> **YOUR INSTRUCTIONS**: All lines with the word "LineString" must be pulled from the entries below.

> **GIVEN INFORMATION**:
::::::::::

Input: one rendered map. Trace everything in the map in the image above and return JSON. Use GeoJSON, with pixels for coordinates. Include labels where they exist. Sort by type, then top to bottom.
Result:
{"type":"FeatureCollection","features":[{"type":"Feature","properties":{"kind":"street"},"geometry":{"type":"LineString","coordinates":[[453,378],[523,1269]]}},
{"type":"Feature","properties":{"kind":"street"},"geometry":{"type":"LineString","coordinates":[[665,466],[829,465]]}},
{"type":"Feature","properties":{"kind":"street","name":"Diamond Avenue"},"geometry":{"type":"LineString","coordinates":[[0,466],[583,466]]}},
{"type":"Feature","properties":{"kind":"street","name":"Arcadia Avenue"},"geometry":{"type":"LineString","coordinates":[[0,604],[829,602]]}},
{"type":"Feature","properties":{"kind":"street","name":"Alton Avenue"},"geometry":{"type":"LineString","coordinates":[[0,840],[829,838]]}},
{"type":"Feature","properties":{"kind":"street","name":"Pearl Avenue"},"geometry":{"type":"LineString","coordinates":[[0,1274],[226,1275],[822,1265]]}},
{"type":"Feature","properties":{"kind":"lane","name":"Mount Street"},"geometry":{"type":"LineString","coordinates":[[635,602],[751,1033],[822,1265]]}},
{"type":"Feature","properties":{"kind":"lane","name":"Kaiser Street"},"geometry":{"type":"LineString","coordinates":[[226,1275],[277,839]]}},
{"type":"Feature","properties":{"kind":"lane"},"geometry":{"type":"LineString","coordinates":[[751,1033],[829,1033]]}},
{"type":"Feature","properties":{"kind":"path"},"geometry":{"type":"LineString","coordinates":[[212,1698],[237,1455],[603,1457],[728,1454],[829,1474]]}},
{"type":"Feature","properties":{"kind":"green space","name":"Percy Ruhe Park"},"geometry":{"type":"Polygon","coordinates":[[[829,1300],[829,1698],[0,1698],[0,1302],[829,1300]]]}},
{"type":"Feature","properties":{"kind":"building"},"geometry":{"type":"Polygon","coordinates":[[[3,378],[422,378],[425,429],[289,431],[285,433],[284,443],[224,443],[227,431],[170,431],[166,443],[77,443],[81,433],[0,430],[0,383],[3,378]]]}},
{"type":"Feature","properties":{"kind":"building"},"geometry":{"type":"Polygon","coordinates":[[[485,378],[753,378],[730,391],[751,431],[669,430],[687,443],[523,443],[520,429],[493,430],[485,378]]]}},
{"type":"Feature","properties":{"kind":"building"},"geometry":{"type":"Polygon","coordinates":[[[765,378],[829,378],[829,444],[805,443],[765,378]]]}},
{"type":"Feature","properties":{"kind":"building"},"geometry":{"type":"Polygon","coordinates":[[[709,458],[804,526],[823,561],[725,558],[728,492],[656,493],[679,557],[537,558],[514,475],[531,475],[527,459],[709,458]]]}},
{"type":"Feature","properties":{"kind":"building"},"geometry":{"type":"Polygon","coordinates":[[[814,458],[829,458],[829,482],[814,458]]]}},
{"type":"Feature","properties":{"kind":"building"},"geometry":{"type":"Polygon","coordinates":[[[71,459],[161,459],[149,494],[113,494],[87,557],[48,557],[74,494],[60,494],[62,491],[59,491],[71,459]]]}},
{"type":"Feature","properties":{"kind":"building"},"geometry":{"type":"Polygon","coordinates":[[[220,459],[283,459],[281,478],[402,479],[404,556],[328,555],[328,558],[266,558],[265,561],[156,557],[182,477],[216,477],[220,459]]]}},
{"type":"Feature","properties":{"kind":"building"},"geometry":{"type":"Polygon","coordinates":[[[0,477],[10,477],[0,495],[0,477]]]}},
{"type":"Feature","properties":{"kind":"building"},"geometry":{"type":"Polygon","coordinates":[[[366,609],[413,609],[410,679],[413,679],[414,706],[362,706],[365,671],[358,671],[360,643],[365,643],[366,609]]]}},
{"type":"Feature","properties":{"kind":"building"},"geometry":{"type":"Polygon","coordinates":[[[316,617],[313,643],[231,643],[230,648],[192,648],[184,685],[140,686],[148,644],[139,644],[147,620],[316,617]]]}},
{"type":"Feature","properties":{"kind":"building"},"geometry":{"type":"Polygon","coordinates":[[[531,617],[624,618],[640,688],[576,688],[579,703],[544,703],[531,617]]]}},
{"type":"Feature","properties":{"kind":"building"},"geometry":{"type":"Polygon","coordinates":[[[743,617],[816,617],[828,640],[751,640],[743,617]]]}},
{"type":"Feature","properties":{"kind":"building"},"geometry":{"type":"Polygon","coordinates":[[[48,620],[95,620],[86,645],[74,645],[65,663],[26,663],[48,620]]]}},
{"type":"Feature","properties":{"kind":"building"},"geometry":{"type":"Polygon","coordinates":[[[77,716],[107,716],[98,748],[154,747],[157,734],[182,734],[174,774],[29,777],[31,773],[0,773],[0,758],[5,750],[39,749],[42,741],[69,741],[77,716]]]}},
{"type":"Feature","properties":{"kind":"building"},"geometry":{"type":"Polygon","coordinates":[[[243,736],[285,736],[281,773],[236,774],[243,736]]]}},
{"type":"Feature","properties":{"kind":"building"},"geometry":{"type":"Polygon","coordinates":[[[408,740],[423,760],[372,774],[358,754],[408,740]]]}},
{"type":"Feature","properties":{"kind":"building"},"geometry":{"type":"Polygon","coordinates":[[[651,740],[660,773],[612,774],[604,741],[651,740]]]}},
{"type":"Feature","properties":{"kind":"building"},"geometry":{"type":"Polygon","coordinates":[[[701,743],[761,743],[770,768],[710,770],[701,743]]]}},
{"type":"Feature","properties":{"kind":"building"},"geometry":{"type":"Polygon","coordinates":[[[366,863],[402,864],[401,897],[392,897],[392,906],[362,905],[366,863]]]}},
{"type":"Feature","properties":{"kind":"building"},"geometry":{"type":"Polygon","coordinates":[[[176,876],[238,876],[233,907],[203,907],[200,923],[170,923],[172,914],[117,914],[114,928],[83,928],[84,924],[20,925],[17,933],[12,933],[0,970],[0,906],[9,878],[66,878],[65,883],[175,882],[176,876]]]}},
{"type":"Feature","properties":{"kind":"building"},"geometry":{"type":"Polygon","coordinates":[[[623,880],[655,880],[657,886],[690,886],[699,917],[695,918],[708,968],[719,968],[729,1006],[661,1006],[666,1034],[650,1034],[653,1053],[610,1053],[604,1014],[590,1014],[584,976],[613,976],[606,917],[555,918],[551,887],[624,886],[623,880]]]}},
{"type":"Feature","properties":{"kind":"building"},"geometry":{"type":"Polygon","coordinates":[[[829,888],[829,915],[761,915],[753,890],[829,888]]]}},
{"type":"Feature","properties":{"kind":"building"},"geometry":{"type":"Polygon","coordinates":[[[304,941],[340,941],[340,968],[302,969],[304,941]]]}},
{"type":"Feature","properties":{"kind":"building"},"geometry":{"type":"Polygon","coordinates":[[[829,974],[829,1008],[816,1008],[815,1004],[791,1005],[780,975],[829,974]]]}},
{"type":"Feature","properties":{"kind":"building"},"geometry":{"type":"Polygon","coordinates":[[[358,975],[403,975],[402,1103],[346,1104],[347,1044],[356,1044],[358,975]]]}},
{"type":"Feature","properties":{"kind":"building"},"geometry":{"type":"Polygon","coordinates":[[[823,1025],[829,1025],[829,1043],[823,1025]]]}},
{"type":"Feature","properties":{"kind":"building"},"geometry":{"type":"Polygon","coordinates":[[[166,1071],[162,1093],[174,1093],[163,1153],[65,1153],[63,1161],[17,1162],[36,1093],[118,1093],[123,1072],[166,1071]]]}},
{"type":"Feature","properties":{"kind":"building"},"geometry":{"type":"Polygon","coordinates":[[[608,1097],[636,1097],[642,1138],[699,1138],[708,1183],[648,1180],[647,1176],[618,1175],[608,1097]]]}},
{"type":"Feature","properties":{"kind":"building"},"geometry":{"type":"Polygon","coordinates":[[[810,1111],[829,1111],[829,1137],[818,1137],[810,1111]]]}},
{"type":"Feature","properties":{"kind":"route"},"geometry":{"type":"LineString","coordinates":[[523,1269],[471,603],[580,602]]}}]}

::::::::::

> **OUTPUT BELOW**:
{"type":"FeatureCollection","features":[{"type":"Feature","properties":{"kind":"street"},"geometry":{"type":"LineString","coordinates":[[453,378],[523,1269]]}},
{"type":"Feature","properties":{"kind":"street"},"geometry":{"type":"LineString","coordinates":[[665,466],[829,465]]}},
{"type":"Feature","properties":{"kind":"street","name":"Diamond Avenue"},"geometry":{"type":"LineString","coordinates":[[0,466],[583,466]]}},
{"type":"Feature","properties":{"kind":"street","name":"Arcadia Avenue"},"geometry":{"type":"LineString","coordinates":[[0,604],[829,602]]}},
{"type":"Feature","properties":{"kind":"street","name":"Alton Avenue"},"geometry":{"type":"LineString","coordinates":[[0,840],[829,838]]}},
{"type":"Feature","properties":{"kind":"street","name":"Pearl Avenue"},"geometry":{"type":"LineString","coordinates":[[0,1274],[226,1275],[822,1265]]}},
{"type":"Feature","properties":{"kind":"lane","name":"Mount Street"},"geometry":{"type":"LineString","coordinates":[[635,602],[751,1033],[822,1265]]}},
{"type":"Feature","properties":{"kind":"lane","name":"Kaiser Street"},"geometry":{"type":"LineString","coordinates":[[226,1275],[277,839]]}},
{"type":"Feature","properties":{"kind":"lane"},"geometry":{"type":"LineString","coordinates":[[751,1033],[829,1033]]}},
{"type":"Feature","properties":{"kind":"path"},"geometry":{"type":"LineString","coordinates":[[212,1698],[237,1455],[603,1457],[728,1454],[829,1474]]}},
{"type":"Feature","properties":{"kind":"route"},"geometry":{"type":"LineString","coordinates":[[523,1269],[471,603],[580,602]]}}]}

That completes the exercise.